-- Text segment follows --

A number of R packages exist for computing distances between pairs of persistence diagrams, including TDA (Fasy et al. 2021), rgudhi (Stamm 2023) and TDApplied. Comparing the speed of these calculations was performed in the “Benchmarking and Speed” package vignette, but here we treat the more basic question of “are these distance calculations the same across packages?” Through examples we show that the answer is unfortunately no, but through exploration we attempt to reconcile these differences and provide guidelines for using the different packages. Moreover, we include a proof of algorithm correctness for TDApplied’s distance function and in the following section we describe why we do not compare TDApplied’s distance function against that of the TDAstats package (Wadhwa et al. 2019).
phom.dist
FunctionThe TDAstats package has a (wasserstein) distance
function, phom.dist
, which is described in its package
documentation as being “not meaningful without a null distribution”. But
what does this mean? We examined the source code for
TDAstats, i.e. its R/inference.R file, and found that
the internal function wass_workhorse
on lines 77-103 is the
actual distance calculation. In this function, the persistence values
(i.e. death - birth) for topological features of two diagrams (and their
diagonal projections appended to the opposite diagram) are ordered from
largest to smallest. The persistence values are then paired between the
two diagrams according to their orderings, and the absolute differences
of these ordered persistence values are exponentiated and summed. This
algorithm is not guaranteed to produce an optimal matching of the
topological features (in the sense of the usual wasserstein cost
function), and is missing the final exponentiation (in the case of the
2-wasserstein metric we take the square root of the sum of squared
distances). These differences to the standard wasserstein formulation
were clear to the authors of TDAstats, and while their
phom.dist
function is not exactly a wasserstein metric it
is still a comparison statistic of two persistence diagrams which can be
studied with inference techniques. Nevertheless, these differences are
the reason why in TDApplied documentation we refer to
TDAstats’ distance calculation as being “non-standard”

-- Text segment concluded --
-- Data provided follows --

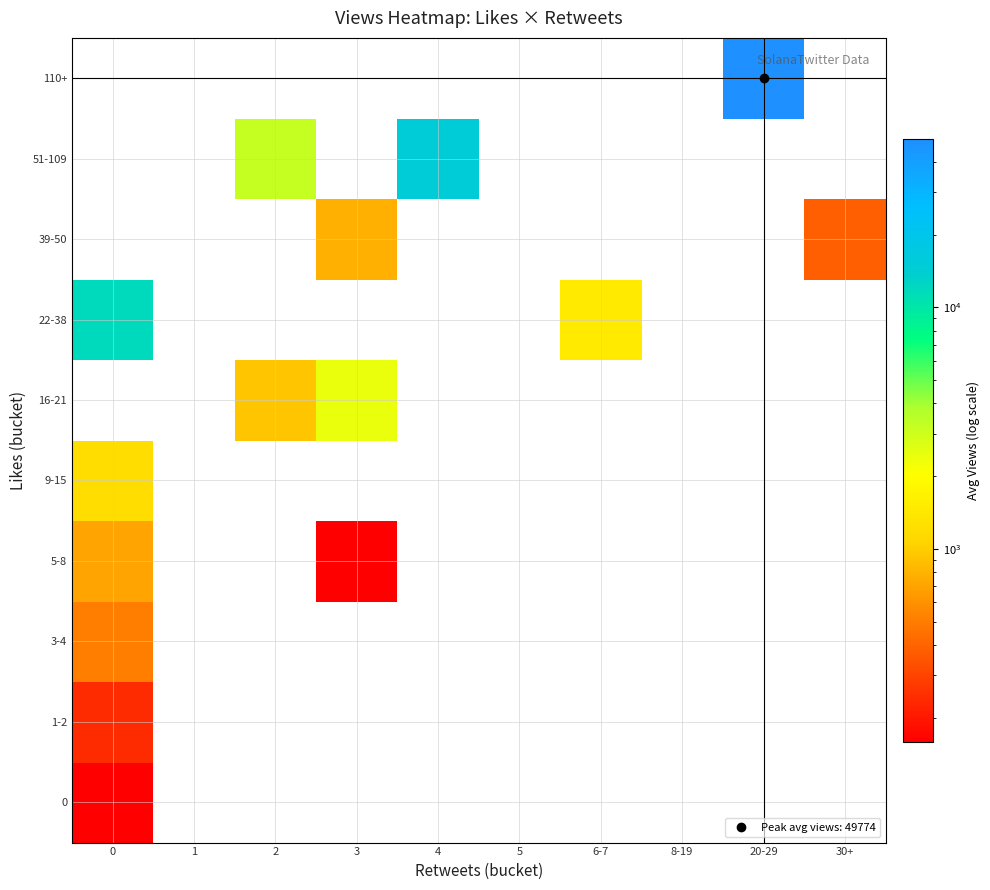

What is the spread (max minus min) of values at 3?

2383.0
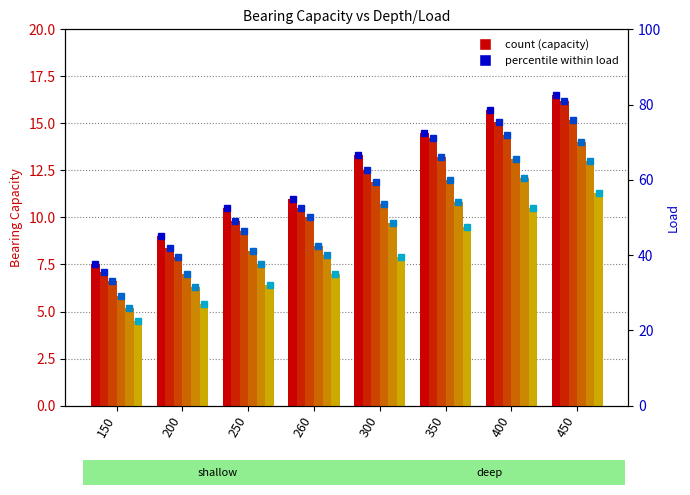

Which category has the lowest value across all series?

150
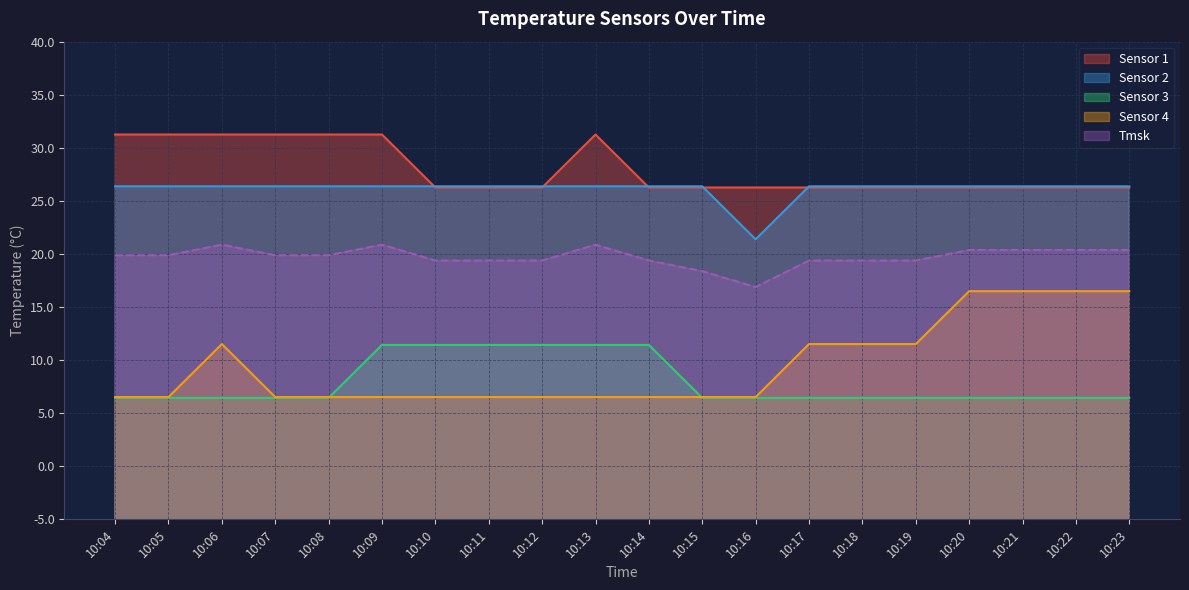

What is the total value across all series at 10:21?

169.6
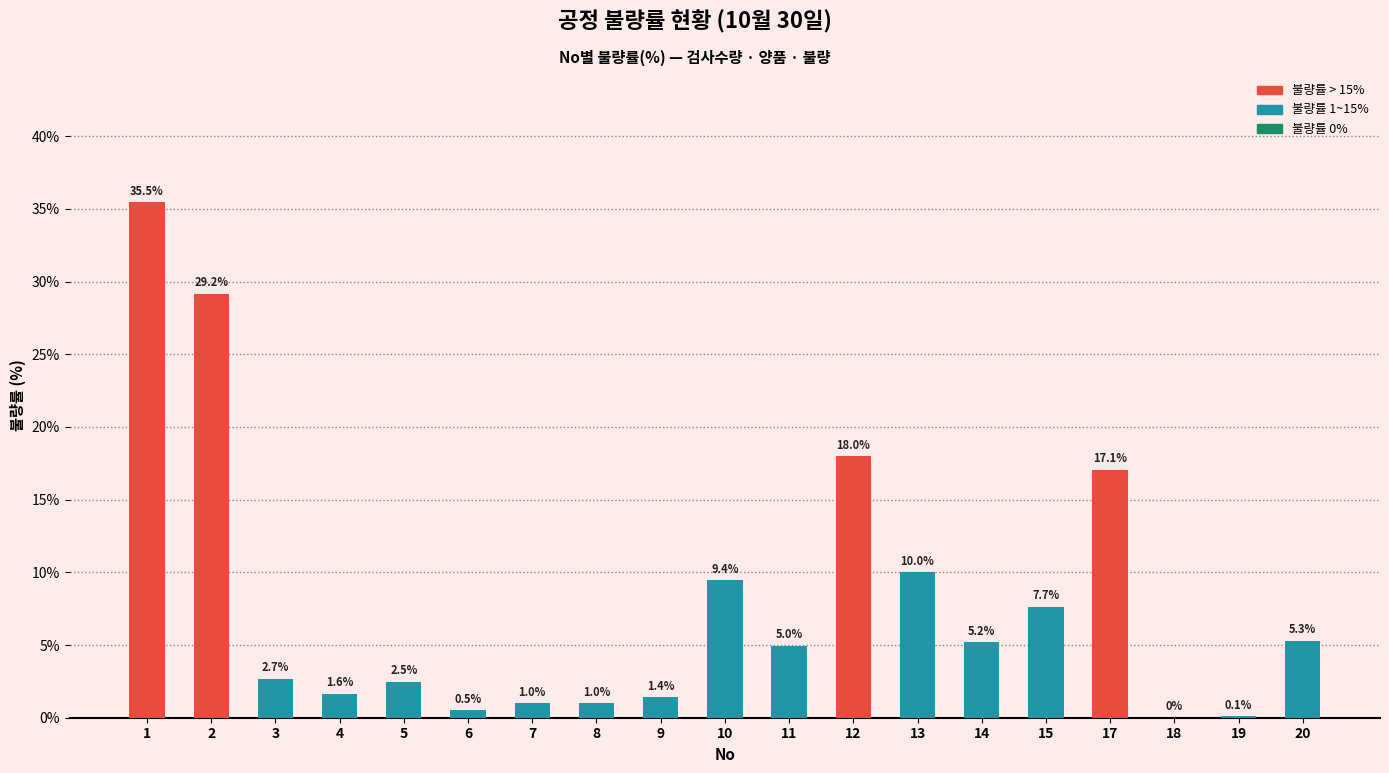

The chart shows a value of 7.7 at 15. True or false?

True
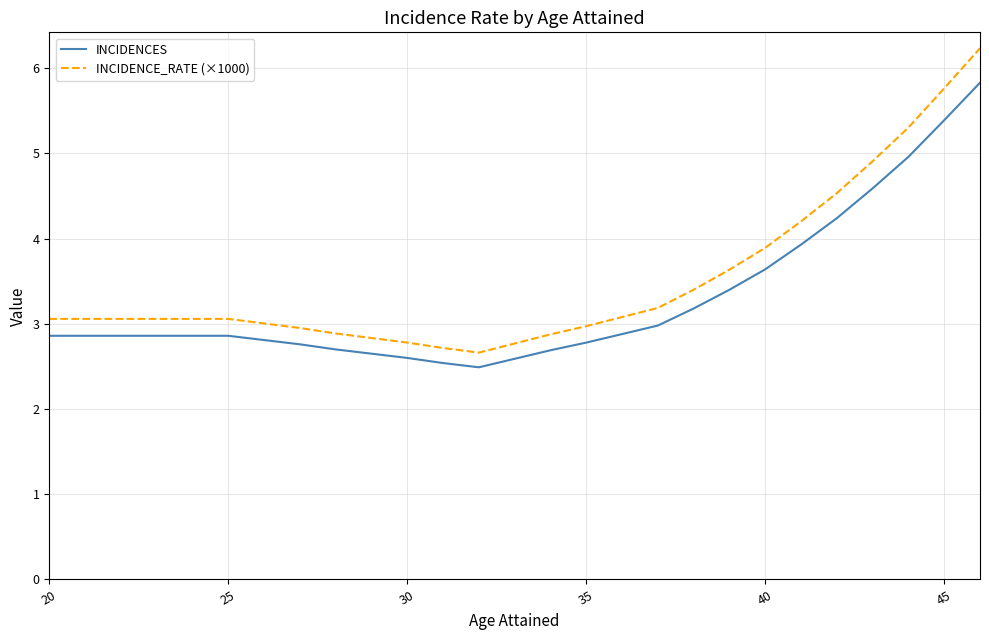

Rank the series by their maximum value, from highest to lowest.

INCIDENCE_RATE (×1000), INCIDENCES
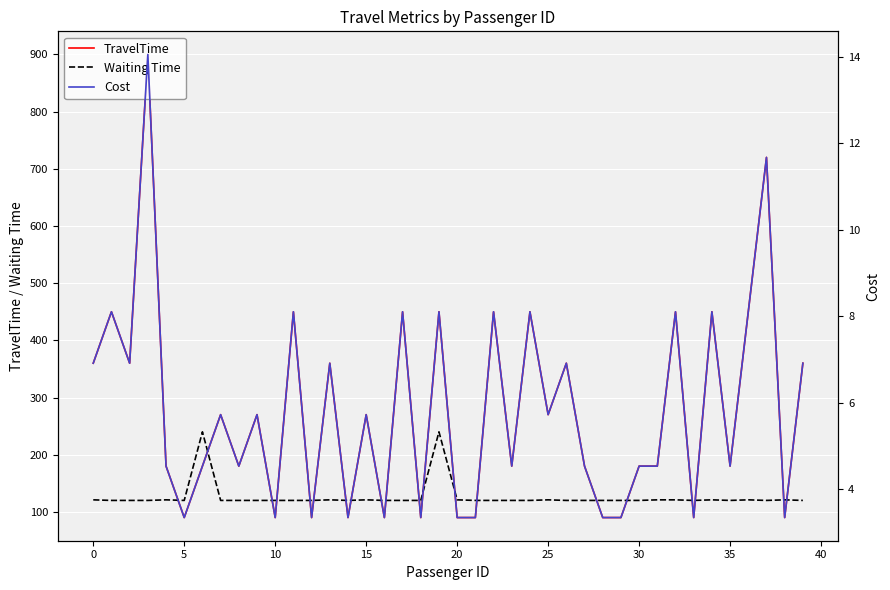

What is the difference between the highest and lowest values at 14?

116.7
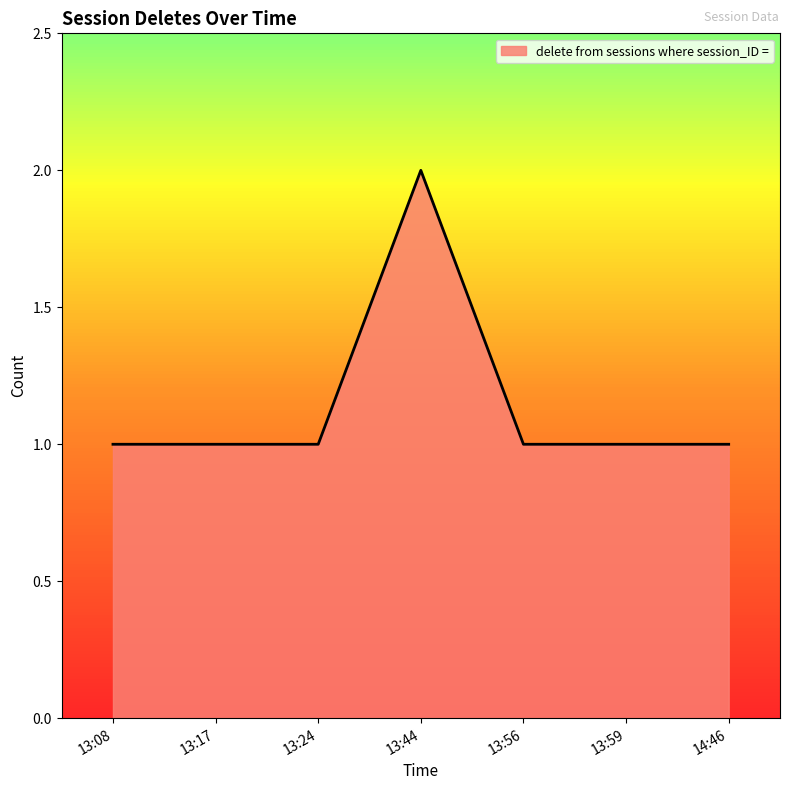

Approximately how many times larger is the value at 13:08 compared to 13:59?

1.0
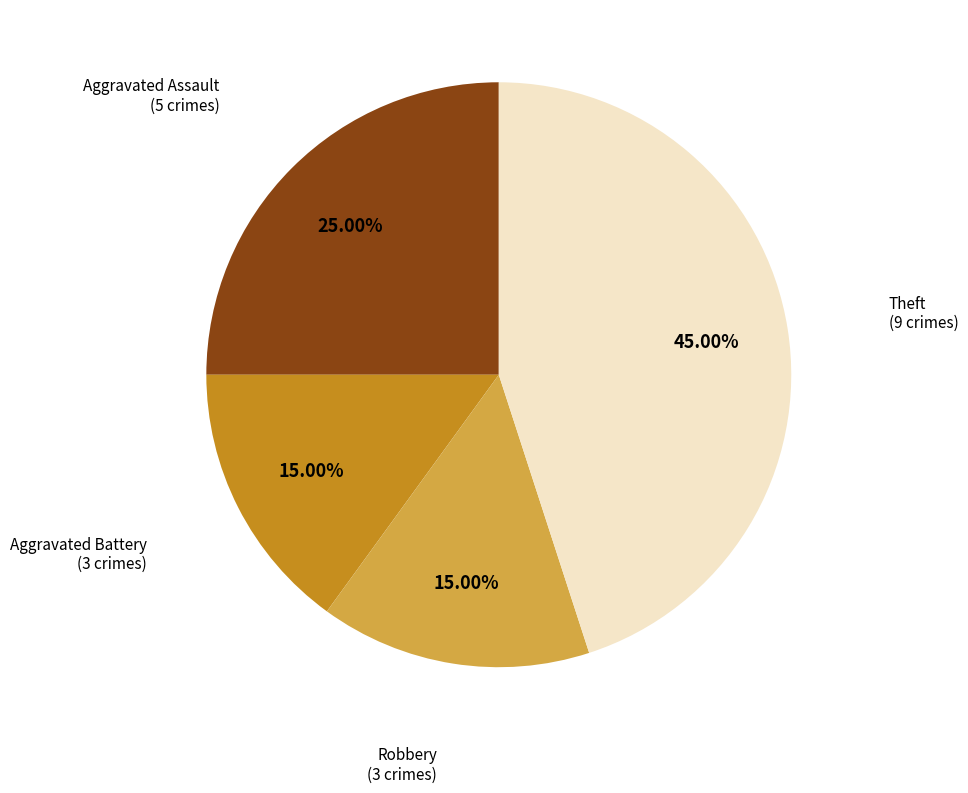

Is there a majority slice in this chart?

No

-- Data provided concluded --

To-do item ::
Decide whether each statement agrees with the passage on persistence diagram distances, answering yes or no and quoting the deciding words. (a) The TDAstats documentation calls phom.dist "not meaningful" without a null distribution. (b) The TDAstats algorithm is guaranteed to produce an optimal matching of topological features. (c) The passage itself benchmarks the speed of distance calculations across packages.

Result of the exercise ::
(a) Yes: "not meaningful without a null distribution"
(b) No: "This algorithm is not guaranteed to produce an optimal matching of the topological features"
(c) No: "Comparing the speed of these calculations was performed in the “Benchmarking and Speed” package vignette"